30 May 2016

We are not to blame for poor service - nurses


In Summary



Complaint. Health workers say they are subjected to poor working conditions, little pay and heavy workload.






MBARARA. Nurses have said they are not to blame for poor health service delivery as they are being portrayed.
There are allegations that some nurses are rude towards patients and neglect duty. The nurses instead said blame for poor services should lay squarely on government and citizens.
While electing new leaders for Uganda Nurses and Midwives Union (UNMU), western region in Mbarara District last Thursday, the health workers said they are subjected to poor working conditions, little pay and heavy workload.






Ms Florence Rwabahima, the UNMU national treasurer, said healthcare does not belong to nurses and midwives only, it starts from home. She said if a household does not have a sense of proper health, then a nurse or midwife may fail.
“For instance if there is a family where they are delivering (babies) every year, do you take that as a healthy family, they will have many children who they will fail to look after. If a community is helped to understand that health is made at home not at health facility it means I will get patients I can adequately attend to,” she said.
Ms Rwabahima said they are overworked, adding that World Health Organisation recommends one midwife to five mothers and one nurse to 10 patients.






She said community leaders are quick to blame midwives and nurses without looking at the challenges they face.

Study material:
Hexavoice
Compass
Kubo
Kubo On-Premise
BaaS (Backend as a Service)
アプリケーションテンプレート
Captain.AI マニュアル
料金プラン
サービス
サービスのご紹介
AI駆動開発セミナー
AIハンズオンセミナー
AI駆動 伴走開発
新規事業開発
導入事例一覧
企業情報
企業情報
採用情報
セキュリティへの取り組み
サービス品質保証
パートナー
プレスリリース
==
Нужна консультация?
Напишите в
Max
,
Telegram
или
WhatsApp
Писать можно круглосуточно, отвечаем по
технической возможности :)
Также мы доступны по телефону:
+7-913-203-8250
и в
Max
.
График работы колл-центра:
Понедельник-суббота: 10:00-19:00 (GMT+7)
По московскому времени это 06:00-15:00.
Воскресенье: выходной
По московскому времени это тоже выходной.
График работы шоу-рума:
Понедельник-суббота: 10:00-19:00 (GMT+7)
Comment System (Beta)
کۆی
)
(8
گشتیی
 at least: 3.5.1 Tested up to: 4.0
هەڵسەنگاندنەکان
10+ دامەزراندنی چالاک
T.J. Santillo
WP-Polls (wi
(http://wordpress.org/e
* * *
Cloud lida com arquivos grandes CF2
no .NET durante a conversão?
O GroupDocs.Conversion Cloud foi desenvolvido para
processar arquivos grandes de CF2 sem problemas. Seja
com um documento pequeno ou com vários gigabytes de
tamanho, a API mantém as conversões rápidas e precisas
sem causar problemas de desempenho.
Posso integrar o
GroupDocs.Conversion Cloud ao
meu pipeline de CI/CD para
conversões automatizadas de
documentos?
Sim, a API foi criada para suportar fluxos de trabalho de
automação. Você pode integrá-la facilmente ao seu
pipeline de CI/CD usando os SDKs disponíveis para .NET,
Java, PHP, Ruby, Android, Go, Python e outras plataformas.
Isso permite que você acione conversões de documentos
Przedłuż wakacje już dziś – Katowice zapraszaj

Task list:
**A.** Answer these questions from the article on nurses and health service:
(i) What nurse-to-patient ratio does the World Health Organisation recommend?
(ii) What post does Ms Florence Rwabahima hold in the Uganda Nurses and Midwives Union?
(iii) What were the health workers doing in Mbarara District last Thursday?
**B.** Carry on the article on nurses and health service, starting right after its last sentence.
The rows were taken from a different source than the article on nurses and health service.

Task results:
**A.**
(i) One nurse to 10 patients.
(ii) National treasurer.
(iii) Electing new leaders for the Uganda Nurses and Midwives Union, western region.

**B.**
“If they are reporting that the midwives and nurses are bad, have they walked to a health facility to find out why, we are not that bad, it is external factors which contribute to that,” she said.
Rwabahima added: “Equipment are not there, the environment she is working in is one room with no chair, blood pressure machines are not there, drugs even may be there when they are brought expired from National Medical Stores (NMS). It is evidenced and it’s true, you go to district stores, you will find drugs which are expired yet they have just arrived from NMS just within one week, two weeks.”






Mr Masereka Zakayo, the UNMU national secretary for education, research and ethics, appealed to government and other international bodies to come to the rescue of health workers, more particularly the nurses and midwives who are at the frontline of preventing and treating disease by ensuring that they have protective gears, adequate salary and housing.
Ms Joyce Lucy Atim, the UNMU national general secretary, advised nurses and midwives to stick to their ethical code of practice and communicate well to the patients.